When we let the doctor know this, she naturally was as horrified as we were. She let us know that in her view, that was a waste of a co-pay, since one 400 mg pill would treat absolutely nothing. Moreover, as far as our insurance was concerned, they DID cover his medication by picking up half the cost, so no amount of applications for mercy/medical necessity would convince them to pick up a larger portion of the cost of the drug. Now, at this point we were both angry, frustrated and depressed. To go from finally living like a normal person to facing a return to disruptive gastrointestinal misery was awful. I was angry at the insurance company for effectively not covering colitis (as we tried to find other options for treatment), I was angry at the drug manufacturer for basically scalping patients on price for fancy aspirin and I was angry at everyone who wanted me to feel fucking lucky for having “great” state health benefits.

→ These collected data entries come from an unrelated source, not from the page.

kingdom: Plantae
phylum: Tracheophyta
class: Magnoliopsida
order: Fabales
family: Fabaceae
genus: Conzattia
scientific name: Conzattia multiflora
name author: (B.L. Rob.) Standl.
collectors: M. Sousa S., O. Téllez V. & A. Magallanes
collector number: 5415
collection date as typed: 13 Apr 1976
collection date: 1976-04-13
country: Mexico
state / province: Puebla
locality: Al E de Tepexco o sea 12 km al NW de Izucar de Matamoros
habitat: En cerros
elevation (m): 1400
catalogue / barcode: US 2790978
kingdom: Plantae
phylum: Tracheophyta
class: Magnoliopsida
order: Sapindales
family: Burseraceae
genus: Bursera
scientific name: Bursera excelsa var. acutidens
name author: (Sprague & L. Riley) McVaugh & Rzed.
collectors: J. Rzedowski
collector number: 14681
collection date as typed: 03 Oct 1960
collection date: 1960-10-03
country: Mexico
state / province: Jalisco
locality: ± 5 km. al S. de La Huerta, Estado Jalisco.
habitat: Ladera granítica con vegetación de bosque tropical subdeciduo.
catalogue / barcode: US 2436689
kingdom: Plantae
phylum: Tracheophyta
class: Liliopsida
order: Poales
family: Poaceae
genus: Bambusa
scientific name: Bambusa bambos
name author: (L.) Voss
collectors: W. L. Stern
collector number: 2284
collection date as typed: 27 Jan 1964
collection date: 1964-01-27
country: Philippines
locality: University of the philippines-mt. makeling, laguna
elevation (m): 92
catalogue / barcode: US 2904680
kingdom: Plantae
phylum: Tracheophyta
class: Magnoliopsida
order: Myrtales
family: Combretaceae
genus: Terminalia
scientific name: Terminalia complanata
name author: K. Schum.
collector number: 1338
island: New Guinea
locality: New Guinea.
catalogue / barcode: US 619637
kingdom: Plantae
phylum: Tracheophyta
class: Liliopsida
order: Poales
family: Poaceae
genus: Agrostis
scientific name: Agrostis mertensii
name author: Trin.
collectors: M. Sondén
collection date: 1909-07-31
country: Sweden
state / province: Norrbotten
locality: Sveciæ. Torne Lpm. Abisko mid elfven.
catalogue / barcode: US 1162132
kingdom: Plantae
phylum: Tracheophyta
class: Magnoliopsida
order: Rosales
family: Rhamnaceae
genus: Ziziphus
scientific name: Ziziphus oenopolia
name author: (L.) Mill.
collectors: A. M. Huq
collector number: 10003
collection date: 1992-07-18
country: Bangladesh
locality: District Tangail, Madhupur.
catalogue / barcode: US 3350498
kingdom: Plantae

Then the P.A. at the office called us with wonderful fucking news. The drug manufacturer was offering a patient savings card that would act as a secondary insurance, picking up the difference between a copy and $50. I felt like jumping up and down and wanted to hug her over the phone for finding a solution to our problem. Paying $50 for each month of treatment was absolutely wonderful. The card was good for 12 fills, so we knew it wasn’t permanent but hoped things would improve in another year. Things were great for us, Thrack’s medication was affordable, and they issued another card the following year that did the same thing until January 1st of this year.
Then we ran into problems again. They changed their card’s terms as of the beginning of this year to only knock $50 off the co-pay, so our financial burden went from something manageable to $275 each month. We started looking into the other drug that looked like a viable option, but we were somewhat nervous about it because it was an older drug with a bunch of known side-effects. Then yesterday when Thrack was talking to our insurance company, the person on the phone told him that they covered the 400 mg Asacol as a preferred drug with no dosage limits. This is actually very good news, but I’m hoping it is because they’ve changed their formulary guidelines this year. Because if this was true last year, that would mean they flat-out lied to me.
So now I’m cautiously optimistic about getting Thrack back on medication. He’s been off treatment for a while and is having a number of general inflammation issues as well as more iritis problems, so he’ll probably have to take predisone for a little while.